● WORK INSTRUCTIONS
Reproduce every line below, keeping each character unchanged.

===== ENTRIES PROVIDED =====

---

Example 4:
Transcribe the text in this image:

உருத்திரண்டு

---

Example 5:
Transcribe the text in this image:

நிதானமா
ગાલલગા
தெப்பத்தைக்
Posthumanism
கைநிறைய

=====

● THE SOLUTION
---

Example 4:
Transcribe the text in this image:

உருத்திரண்டு

---

Example 5:
Transcribe the text in this image:

நிதானமா
ગાલલગા
தெப்பத்தைக்
Posthumanism
கைநிறைய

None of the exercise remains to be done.